Wer den längsten hat.... oder.... Das Manhatten der Toskana!

Während wir noch schlafen, juckt Reinhold's Fotofinger. Er geht früh morgens noch einmal durch Volterra und macht noch ein paar schöne Aufnahmen vom Markt.

Als Reinhold wieder am Wohnmobil ankommt, sind wir gerade aufgestanden. Bei einem Kaffe besprechen wir die heutige Tour.

Wir wollen nach "San Gimignano". Das sind nur ca. 30 KM, aber aufgrund der hügeligen Landschaft mit den geschätzten tausend Kurven benötigen wir eine gute Stunde für die Fahrt. Die Fahrt ist wunderschön, wie auf fast allen Nebenstraßen im Landesinneren der Toskana. In einem Stellplatzführer steht ein echter "Geheim-Tipp" , den wir anfahren.

Wir sind überrascht, dass es hier, in fußläufiger Entfernung zum Ortskern, einen so schönen Parkplatz gibt, auf dem wir auch übernachten können, denn hier ist eigentlich alles vermarktet. Selbst der 2 KM entfernte offizielle Stellplatz kostet über 20,00 € und man geht locker eine halbe Stunde stetig bergauf, um den Ort zu erreichen.
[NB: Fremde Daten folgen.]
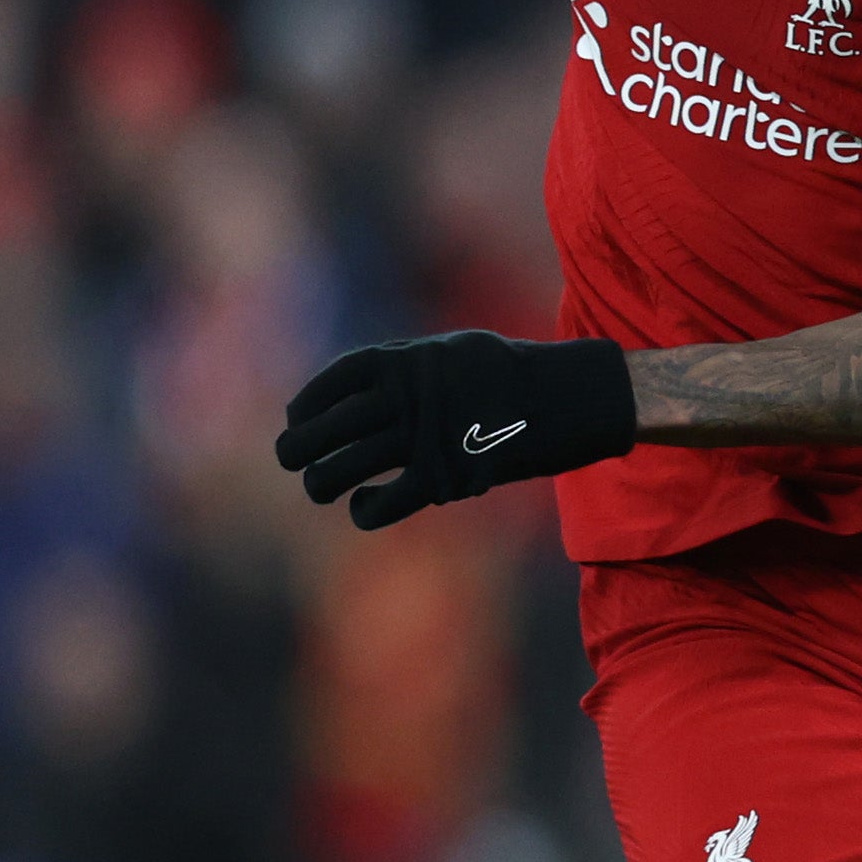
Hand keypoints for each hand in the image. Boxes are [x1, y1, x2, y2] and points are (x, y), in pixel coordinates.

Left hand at [277, 332, 638, 529]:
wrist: (567, 398)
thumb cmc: (509, 373)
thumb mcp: (450, 351)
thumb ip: (403, 366)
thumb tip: (357, 390)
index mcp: (400, 362)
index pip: (328, 386)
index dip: (303, 407)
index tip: (296, 421)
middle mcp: (401, 399)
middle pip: (322, 432)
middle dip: (297, 451)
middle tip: (295, 461)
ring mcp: (421, 440)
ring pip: (340, 471)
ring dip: (321, 484)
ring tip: (322, 488)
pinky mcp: (444, 479)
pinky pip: (382, 504)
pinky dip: (364, 510)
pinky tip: (365, 505)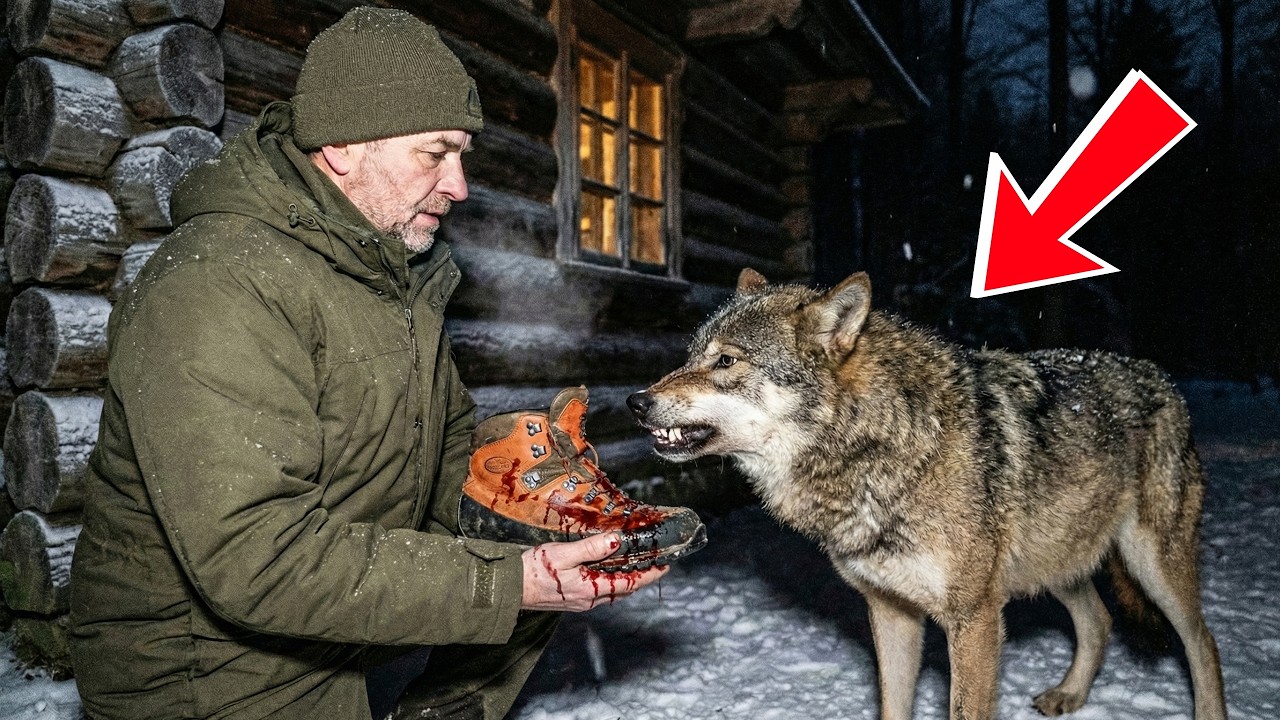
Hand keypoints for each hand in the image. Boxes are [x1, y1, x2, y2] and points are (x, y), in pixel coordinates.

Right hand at [520, 533, 668, 610]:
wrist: (510, 589)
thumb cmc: (533, 571)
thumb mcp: (563, 554)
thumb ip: (591, 548)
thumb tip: (616, 541)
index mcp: (590, 589)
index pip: (629, 583)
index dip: (649, 574)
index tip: (665, 565)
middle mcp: (589, 599)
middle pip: (624, 589)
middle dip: (642, 577)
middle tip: (656, 563)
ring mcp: (581, 601)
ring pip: (613, 591)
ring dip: (628, 579)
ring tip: (638, 565)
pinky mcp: (573, 599)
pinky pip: (601, 591)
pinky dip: (612, 580)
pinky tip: (610, 570)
An heißen Tagen ist das kein Vergnügen!

Nach einem Kaltgetränk (Mineralwasser :-) ), gehen wir in den schönen und berühmten Ort.

Hier, in "San Gimignano" gilt: Wer den "Längsten" hat, ist erfolgreich! (??) Nein, nicht was ihr jetzt denkt (also ehrlich): Man nennt diesen Ort auch "das kleine Manhatten der Toskana" und gemeint sind natürlich die so genannten "Geschlechtertürme"!
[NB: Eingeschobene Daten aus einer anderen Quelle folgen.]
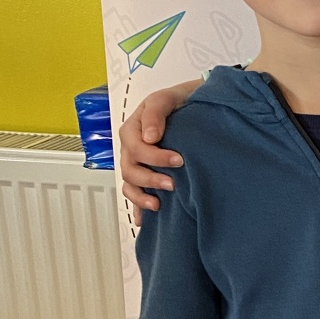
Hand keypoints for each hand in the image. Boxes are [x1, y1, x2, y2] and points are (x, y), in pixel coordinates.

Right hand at [119, 80, 196, 216]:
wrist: (189, 106)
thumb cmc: (177, 101)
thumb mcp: (166, 98)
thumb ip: (156, 113)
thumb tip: (150, 137)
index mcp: (132, 129)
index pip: (136, 148)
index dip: (155, 157)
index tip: (179, 160)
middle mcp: (130, 148)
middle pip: (130, 170)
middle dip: (150, 179)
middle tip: (173, 184)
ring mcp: (135, 163)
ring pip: (129, 184)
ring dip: (142, 196)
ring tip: (159, 204)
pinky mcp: (144, 174)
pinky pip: (134, 193)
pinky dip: (138, 207)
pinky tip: (144, 220)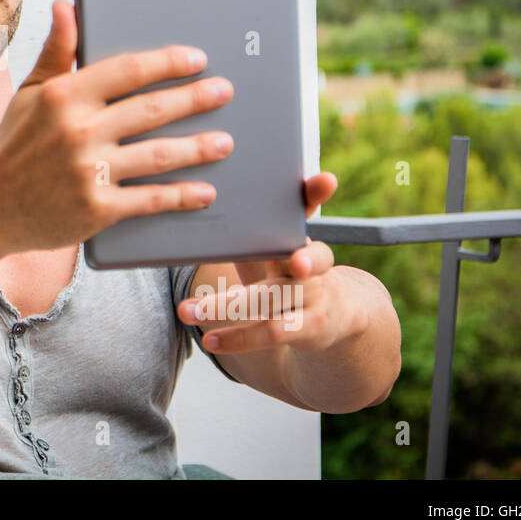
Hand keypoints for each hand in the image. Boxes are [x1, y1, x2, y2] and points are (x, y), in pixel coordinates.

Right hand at [0, 0, 233, 256]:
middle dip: (195, 99)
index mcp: (64, 96)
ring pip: (159, 154)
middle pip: (152, 109)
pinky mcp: (96, 209)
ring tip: (224, 141)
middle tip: (224, 92)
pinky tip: (204, 191)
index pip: (129, 70)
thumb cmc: (12, 146)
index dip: (168, 62)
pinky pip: (150, 199)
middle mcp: (77, 130)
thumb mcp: (30, 93)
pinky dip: (182, 196)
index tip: (196, 59)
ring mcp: (88, 171)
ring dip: (198, 147)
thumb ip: (57, 51)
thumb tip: (67, 5)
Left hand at [180, 173, 362, 354]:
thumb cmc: (288, 273)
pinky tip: (209, 340)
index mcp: (298, 236)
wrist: (334, 317)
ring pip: (271, 301)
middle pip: (299, 258)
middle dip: (279, 256)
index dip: (317, 193)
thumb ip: (249, 231)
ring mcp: (313, 298)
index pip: (310, 209)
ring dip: (225, 306)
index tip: (324, 179)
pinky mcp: (309, 329)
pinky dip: (238, 338)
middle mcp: (311, 265)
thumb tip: (194, 206)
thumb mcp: (275, 248)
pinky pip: (271, 333)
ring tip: (186, 310)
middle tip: (265, 254)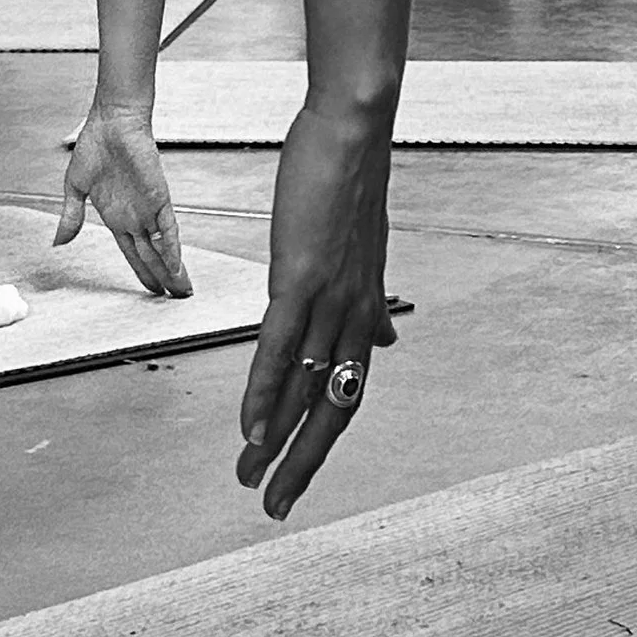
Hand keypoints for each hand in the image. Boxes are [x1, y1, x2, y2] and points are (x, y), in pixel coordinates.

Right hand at [55, 98, 189, 296]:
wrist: (111, 121)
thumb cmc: (95, 146)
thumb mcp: (75, 186)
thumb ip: (70, 216)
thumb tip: (58, 242)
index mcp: (117, 216)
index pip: (133, 252)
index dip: (142, 272)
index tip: (151, 291)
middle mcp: (135, 216)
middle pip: (151, 255)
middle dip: (162, 278)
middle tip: (174, 299)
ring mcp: (148, 208)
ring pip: (163, 247)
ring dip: (171, 269)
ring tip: (180, 291)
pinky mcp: (158, 197)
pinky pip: (167, 227)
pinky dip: (171, 247)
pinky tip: (176, 265)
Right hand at [237, 93, 400, 520]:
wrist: (355, 130)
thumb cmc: (350, 183)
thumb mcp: (365, 253)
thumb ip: (370, 304)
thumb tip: (387, 336)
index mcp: (365, 311)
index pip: (348, 392)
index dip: (324, 438)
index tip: (298, 473)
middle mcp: (355, 315)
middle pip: (332, 407)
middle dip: (303, 462)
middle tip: (275, 506)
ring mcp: (329, 299)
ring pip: (304, 387)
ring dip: (275, 440)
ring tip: (249, 479)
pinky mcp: (302, 279)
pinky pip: (280, 350)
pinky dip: (264, 394)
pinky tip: (249, 430)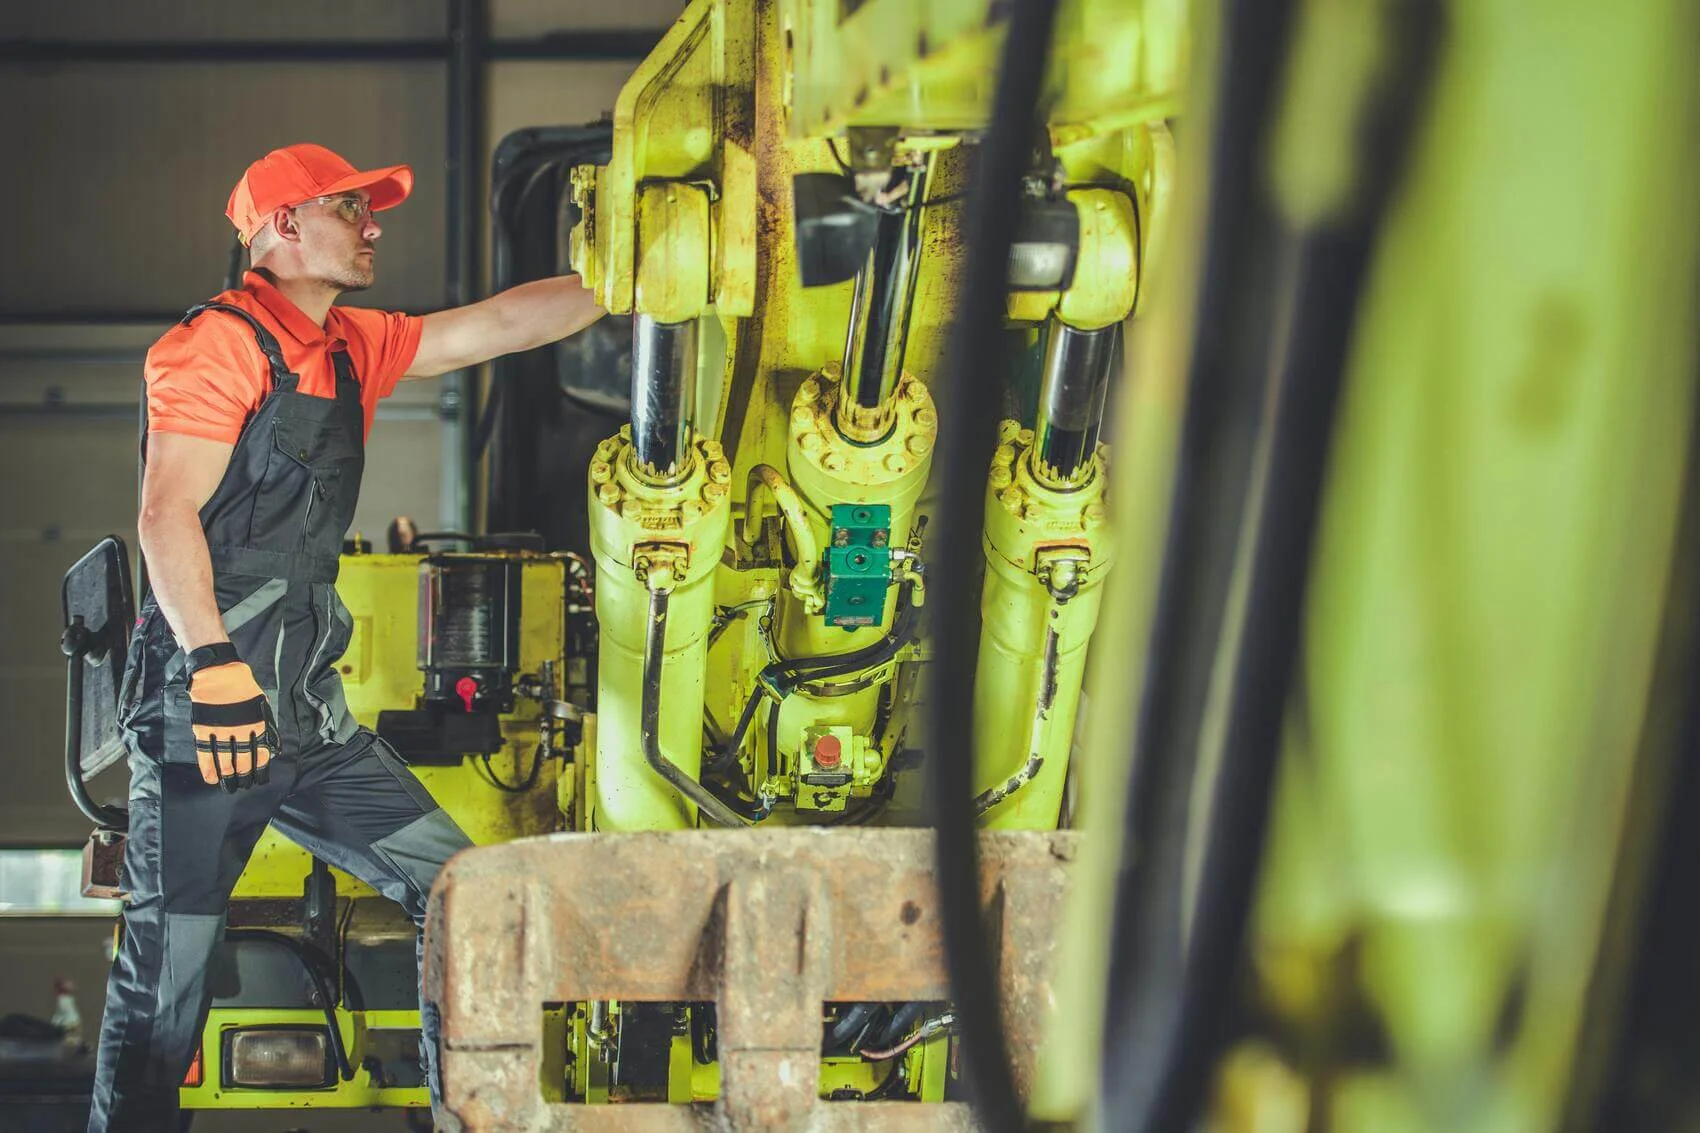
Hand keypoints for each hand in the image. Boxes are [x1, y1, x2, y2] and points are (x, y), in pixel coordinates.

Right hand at [187, 658, 276, 790]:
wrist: (220, 673)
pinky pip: (205, 751)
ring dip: (227, 774)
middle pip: (243, 758)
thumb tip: (270, 745)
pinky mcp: (204, 728)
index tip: (260, 779)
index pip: (261, 752)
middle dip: (244, 775)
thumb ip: (264, 725)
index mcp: (257, 723)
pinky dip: (207, 766)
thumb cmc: (244, 688)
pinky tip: (210, 778)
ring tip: (228, 786)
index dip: (260, 768)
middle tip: (243, 785)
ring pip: (224, 758)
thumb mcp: (261, 705)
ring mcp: (220, 729)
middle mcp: (240, 729)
Je einflussreicher eine Familie war, je höher durfte sie, den mit Ziegeln gemauerten, Wohnturm bauen. Fiel eine Familie einmal in Ungnade, musste diese ihren Wohnturm wieder ein Stück kürzen. Das glaubt iht nicht? Ihr könnt ja mal "googeln".

Als sich um 1300 n.Chr. Dante hier aufgehalten hat, waren es über 70 Türme! Jetzt zählen wir 12 ... oder sind es 14? Dann sind offensichtlich einige Herren durch das Verkürzen ihrer Türme bestraft worden ;-(.

Am höchsten Punkt vom Ort ist eine Burg mit einem schönen Park. Hier haben wir eine Super Aussicht auf den Ort und die schöne Landschaft und wir sind ganz fasziniert von den Tönen einer Harfe, deren Saiten von einer Frau gezupft werden.

Nach diesem Erlebnis sitzen wir im grünen Park neben unseren Womo's und genießen die Sonne. Wir lernen eine Familie kennen, die neben dem Parkplatz wohnen und unterhalten uns mit "Händen und Füßen" und ein wenig italienisch.

Später kochen wir gemeinsam und es gibt Cordon Bleu mit einem frischen Salat. (Wieso heißt das eigentlich "Bleu"? Es ist doch gar nicht blau!)

Eigentlich ist die Reise für unsere Freunde hier zu Ende, denn sie müssen in drei Tagen wieder zu Hause sein und die Rückfahrt soll ja auch kein Streß werden.

Aber wenn schon ein "Eigentlich" am Satzanfang steht, ist es meistens anders!

Wir werden morgen ca. 200 km gemeinsam zurücklegen, um den, am Fuße der Appenien liegenden, schon auf unserer Hinreise besuchten, Ort "Pontremoli" zu besuchen. Er ist der erste (oder letzte) Ort der Toskana.

Super! Dann haben wir ja noch einen gemeinsamen Tag!